Central Asia May Once Again Be Home to Tigers
Wild boar, Bukhara deer, and roe deer in Central Asia – watch out. Some of you may soon be succulent prey for Amur tigers.
The Caspian tiger was one of the largest felines to ever inhabit the earth, averaging 3 meters (10 feet) in length, with males weighing 170-240 kg (370-530 pounds and females weighing 85-135 kg (187-298 pounds).
Its habitat stretched from Turkey all the way Xinjiang in western China, a distance of close to 4,000 kilometers (2,480 miles).
Unfortunately, the Caspian tiger has been extinct since the 1960’s because of poaching and the habitat loss resulting from Soviet-sponsored agricultural projects.

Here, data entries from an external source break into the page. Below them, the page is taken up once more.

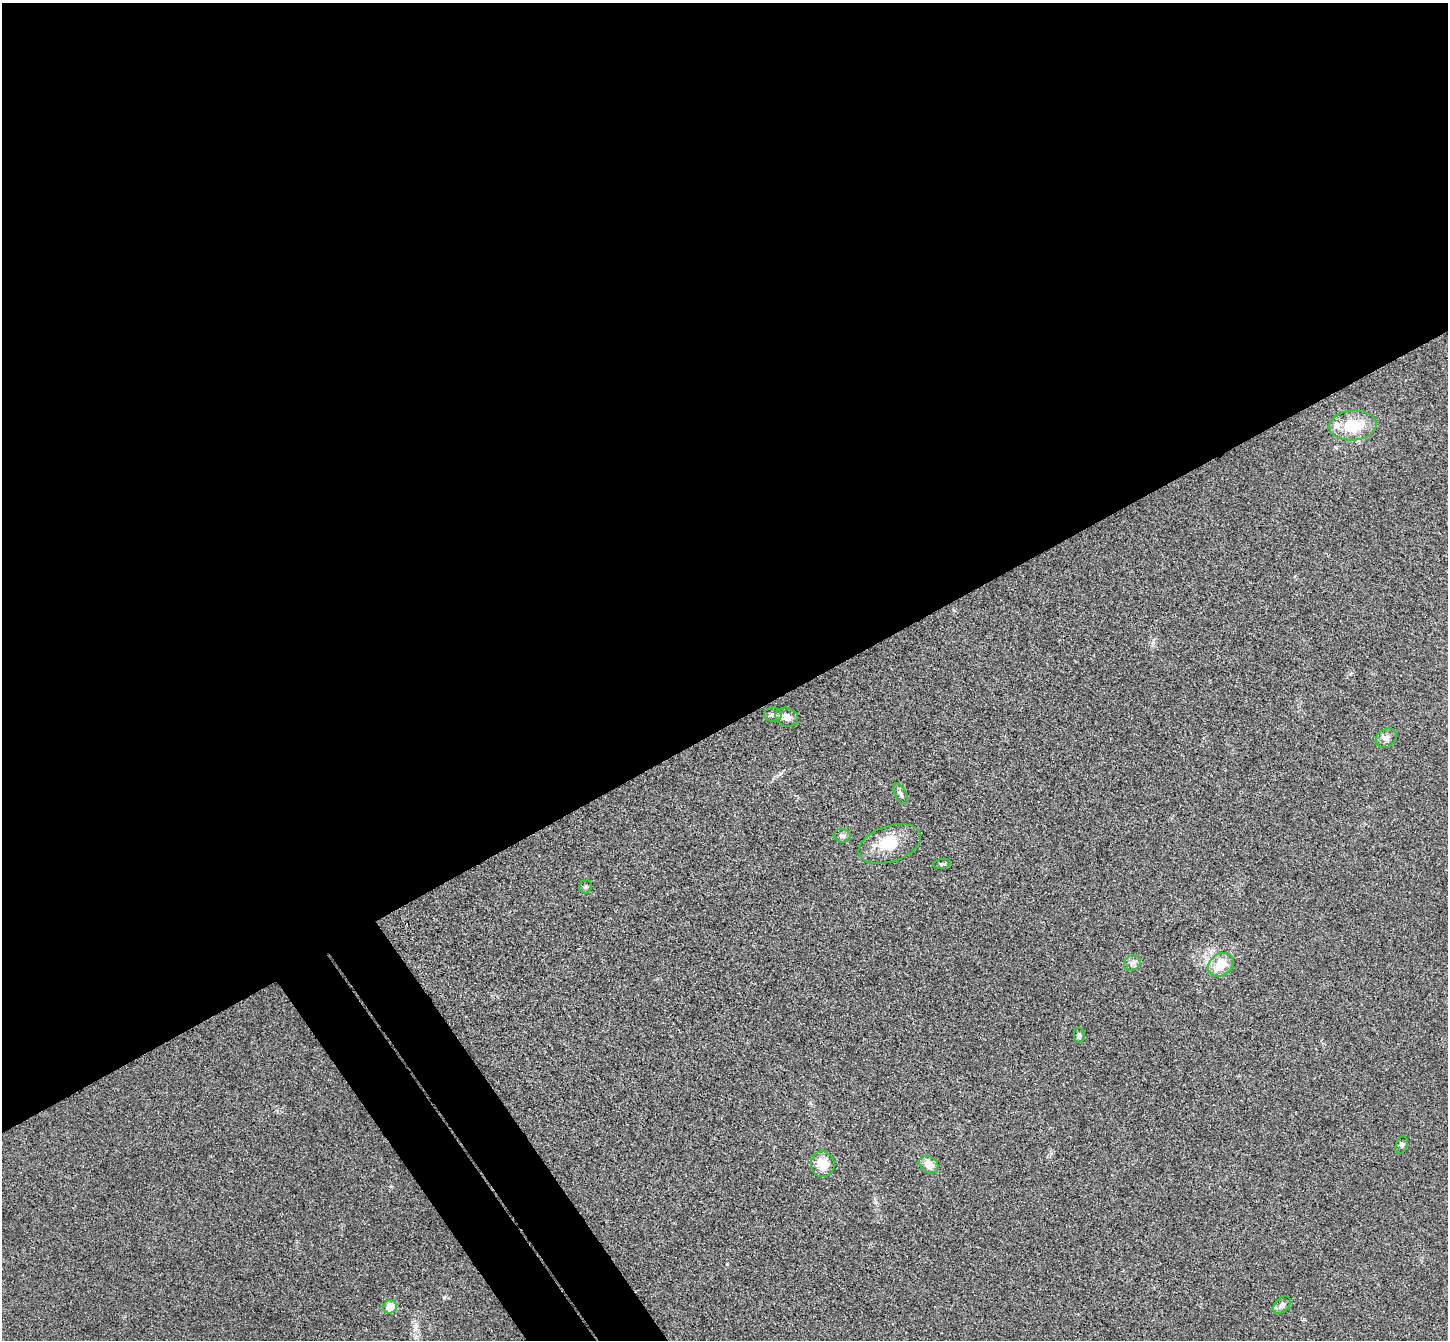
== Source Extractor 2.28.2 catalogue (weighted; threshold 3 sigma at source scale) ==
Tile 2 of 4 x 4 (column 2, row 1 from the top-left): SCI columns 1498-2943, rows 4204-5541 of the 5890 x 5866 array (HDU 1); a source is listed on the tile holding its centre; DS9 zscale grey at full resolution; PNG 1450 x 1342 px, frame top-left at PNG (2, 3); each listed source drawn as its Kron ellipse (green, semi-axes under 4 px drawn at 4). Shown black and unused: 57% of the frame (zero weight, under 3 of 4 exposures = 6% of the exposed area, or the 3 px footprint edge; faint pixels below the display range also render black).
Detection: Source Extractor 2.28.2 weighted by HDU 2 'WHT'; one run over the whole footprint, this tile lists its part. Background 0.0247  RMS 0.0058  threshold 0.0263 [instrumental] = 3 sigma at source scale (4.5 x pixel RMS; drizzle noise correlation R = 1.50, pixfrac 1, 0.05/0.05 arcsec/px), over >= 5 px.
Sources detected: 19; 2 inside a brighter listed object's ellipse — not listed separately; the other 17 listed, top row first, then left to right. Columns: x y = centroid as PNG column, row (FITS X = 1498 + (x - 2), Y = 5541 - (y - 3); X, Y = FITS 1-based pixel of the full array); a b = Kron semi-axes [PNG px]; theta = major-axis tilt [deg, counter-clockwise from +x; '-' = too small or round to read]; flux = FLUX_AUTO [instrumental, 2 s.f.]
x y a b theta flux
1353 425 24 15 4 20
773 715 9 7 1 1.8
787 717 11 9 -19 4.3
1386 738 11 9 36 2.8
901 794 11 5 -63 1.6
842 836 8 7 - 1.8
890 844 32 18 18 16
942 864 9 4 8 1.2
586 887 7 6 - 1.1
1132 963 9 7 32 2
1221 965 14 10 35 11
1079 1035 8 5 -82 1.3
1402 1145 9 5 75 1.3
823 1164 13 12 - 9.7
929 1164 10 8 -35 6.5
1282 1305 10 7 47 2.3
390 1307 7 6 - 8.1
Unlisted compact peaks at least as high as the median listed source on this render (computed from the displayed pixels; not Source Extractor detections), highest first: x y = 444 1297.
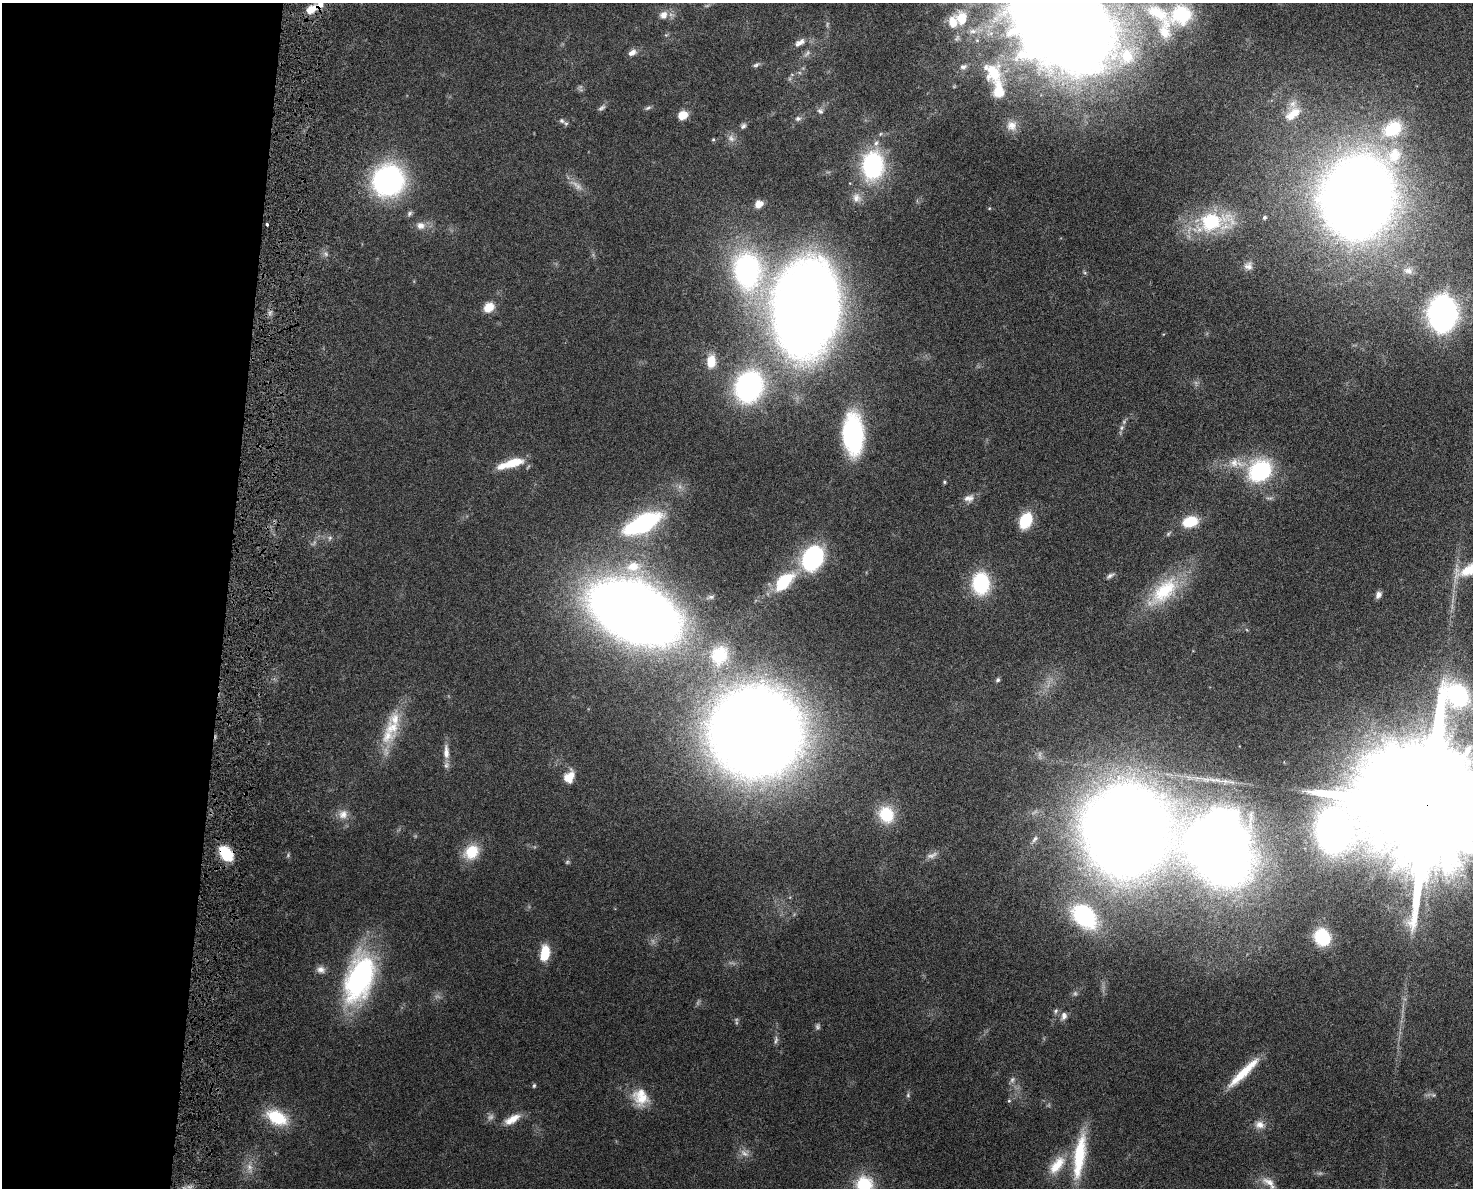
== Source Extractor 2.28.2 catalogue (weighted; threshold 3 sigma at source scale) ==
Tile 4 of 3 x 4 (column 1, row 2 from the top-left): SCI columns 194-1664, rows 2455-3640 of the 4909 x 4905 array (HDU 1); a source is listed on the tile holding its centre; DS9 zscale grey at full resolution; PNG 1475 x 1190 px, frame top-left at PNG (2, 3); no overlay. Shown black and unused: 15% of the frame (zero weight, under 4 of 8 exposures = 6% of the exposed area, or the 3 px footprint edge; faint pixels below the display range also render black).
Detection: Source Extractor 2.28.2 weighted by HDU 2 'WHT'; one run over the whole footprint, this tile lists its part. Background 0.0272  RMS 0.0022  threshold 0.00916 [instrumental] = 3 sigma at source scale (4.09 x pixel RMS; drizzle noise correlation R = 1.36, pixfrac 0.8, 0.05/0.05 arcsec/px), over >= 5 px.
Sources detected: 126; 15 too faint to see at this stretch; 1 inside a brighter object's white glare — not listed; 12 inside a brighter listed object's ellipse — not listed separately; the other 98 listed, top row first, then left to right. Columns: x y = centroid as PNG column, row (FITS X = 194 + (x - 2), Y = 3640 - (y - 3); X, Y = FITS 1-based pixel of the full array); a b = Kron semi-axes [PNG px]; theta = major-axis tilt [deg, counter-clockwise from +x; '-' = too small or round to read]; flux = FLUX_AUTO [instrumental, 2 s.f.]
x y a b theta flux
311 10 12 7 33 3.2
1158 13 44 21 -26 15
663 15 11 10 - 1.8
962 18 15 12 -80 4.9
1066 24 82 67 -33 570
973 31 13 7 4 1.4
800 42 16 8 32 1.5
632 52 11 7 34 1.2
756 65 9 5 33 0.5
963 67 11 8 15 1.1
993 72 32 27 -65 12
601 108 12 6 39 0.65
648 108 9 5 31 0.45
820 111 8 7 - 0.69
1293 114 26 13 39 4.5
682 115 9 7 30 3.4
798 119 8 6 14 0.67
562 121 7 6 - 0.49
743 126 7 6 - 0.55
1012 126 15 14 - 2.3
1393 129 22 17 29 9.9
731 138 12 9 -45 1.2
713 139 5 4 - 0.26
873 165 29 22 85 24
388 180 27 25 66 52
856 198 13 12 - 1.6
1357 198 51 41 67 390
759 204 8 7 - 2.1
410 213 8 6 47 0.53
1264 217 5 4 - 0.45
1213 222 48 24 7 18
267 224 3 3 - 0.44
420 225 12 10 -12 1.7
326 254 6 5 - 0.49
1248 266 12 12 - 1.5
747 270 38 29 -83 47
1408 271 14 10 -15 1.8
489 307 12 9 38 3.2
806 308 62 41 80 400
1442 313 22 15 89 110
711 362 15 10 86 3.4
749 387 32 26 67 40
1122 428 8 6 57 0.62
853 434 30 15 -88 37
511 463 34 9 17 5.3
1234 463 19 14 5 3.8
1260 471 27 22 38 20
944 482 4 3 - 0.28
969 498 15 9 12 1.5
1025 521 18 12 64 7.4
1190 522 16 10 16 6.4
643 523 38 16 26 26
1168 534 9 5 43 0.37
330 538 7 6 - 0.5
812 558 20 15 59 31
633 567 22 14 10 5.3
1110 576 11 5 28 0.63
783 582 27 14 46 11
981 583 21 16 -87 16
1164 591 51 23 44 13
1378 595 8 6 64 0.94
635 612 54 32 -25 450
719 655 25 21 71 8.6
998 680 6 5 - 0.42
392 728 24 23 - 5.4
756 732 53 52 - 550
446 752 21 8 -89 2.2
571 775 14 12 85 2.3
1426 806 51 32 -1 16000
343 814 14 12 37 2
886 814 20 17 -66 7.6
1125 830 60 56 -22 500
1035 839 11 5 55 0.59
471 852 20 16 44 5.4
226 853 14 9 -49 10
1218 853 41 31 -41 280
567 862 6 5 - 0.31
1084 916 24 18 -43 25
1322 937 14 13 - 12
545 954 15 8 81 6.6
321 970 11 9 -15 1.2
360 978 42 22 72 49
1056 1011 7 5 48 0.45
1064 1016 12 8 75 1.1
1243 1072 48 8 44 6.6
1012 1080 9 6 58 0.65
534 1085 6 4 73 0.31
908 1095 7 5 -79 0.42
1433 1095 7 5 -43 0.4
641 1097 23 19 -65 5.2
1009 1101 5 4 - 0.25
277 1117 25 15 -27 9
512 1119 21 9 30 2.8
1260 1125 14 11 -11 1.7
1079 1156 60 13 82 12
1057 1165 31 14 52 5.2
1269 1183 24 10 -38 2.2
864 1184 20 20 - 8.9
Overlapping masked pixels (flux is a lower limit): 3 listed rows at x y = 311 10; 1426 806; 226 853
Isophote crosses this tile's border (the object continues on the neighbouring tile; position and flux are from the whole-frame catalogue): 3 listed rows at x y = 1066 24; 1426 806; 864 1184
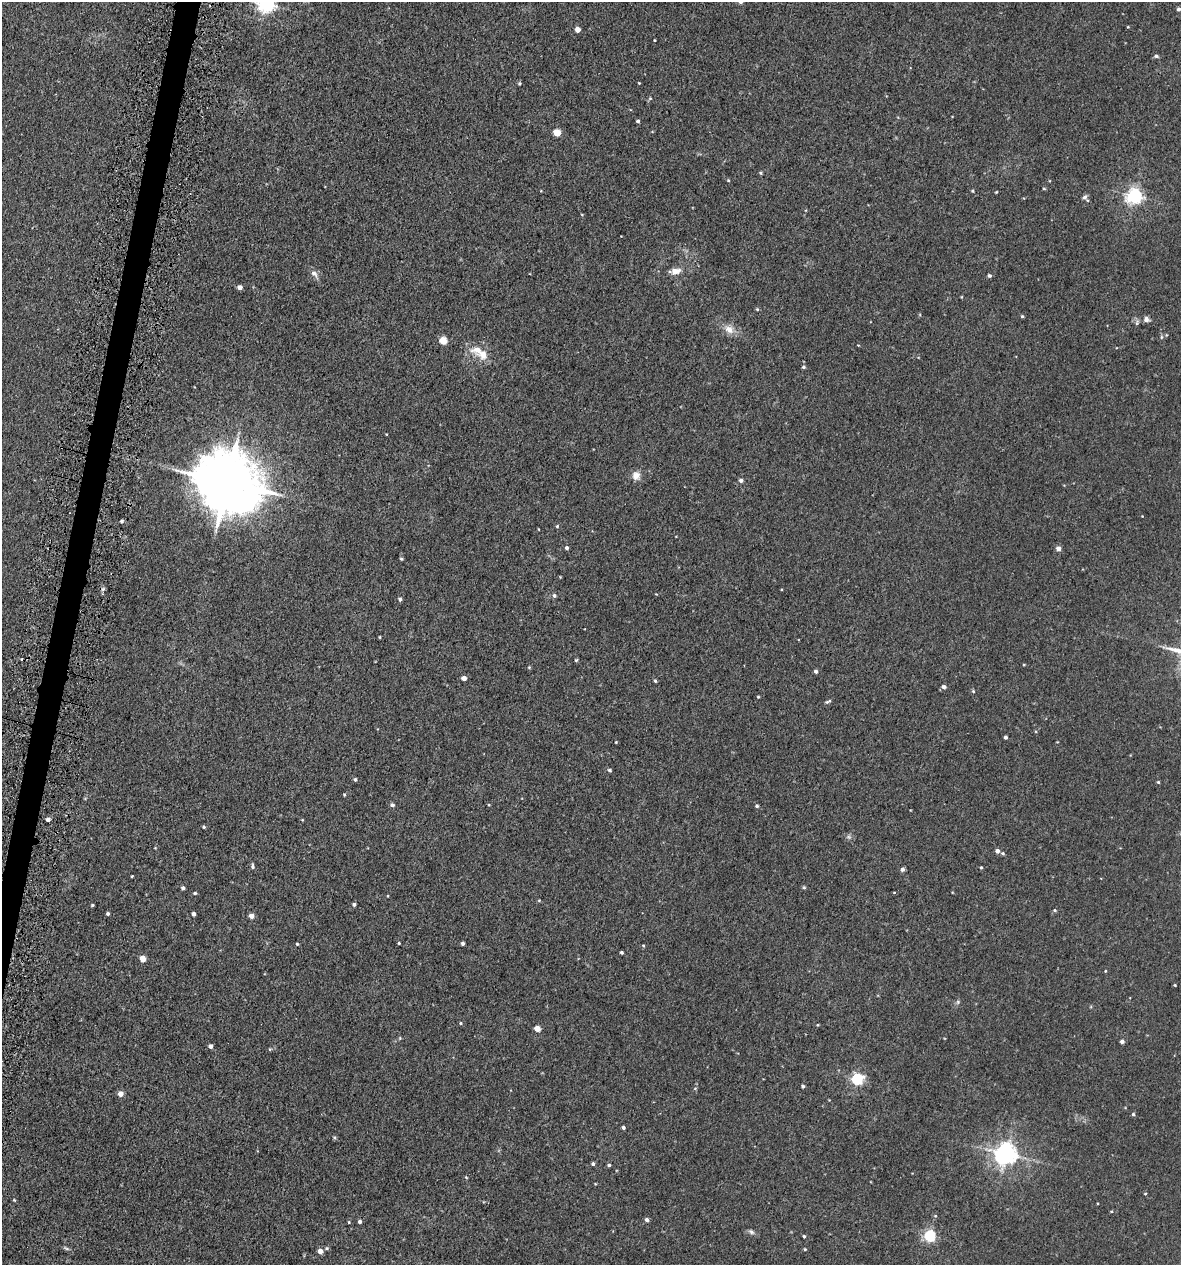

It’s too late to resurrect the Caspian tiger, but scientists now have a plan to introduce the Amur tiger, a subspecies of the Siberian tiger nearly identical to the Caspian tiger, to an area in Kazakhstan that has the type of habitat the tigers love. The area could theoretically support approximately 100 tigers within 50 years.
The plan is to relocate Amur tigers from the eastern area of Siberia to Kazakhstan. The number of Amur tigers in the wild is large enough that relocating 40-50 of them will not hurt the tiger population in eastern Siberia. First, however, the population of hooved mammals in the target area needs to increase so that the tigers will have plenty of food.
Similar relocation projects of large cats have been successful in other parts of the world. And Kazakhstan is enthusiastic about the project because of the potential benefits from wildlife tourism and employment opportunities for their people.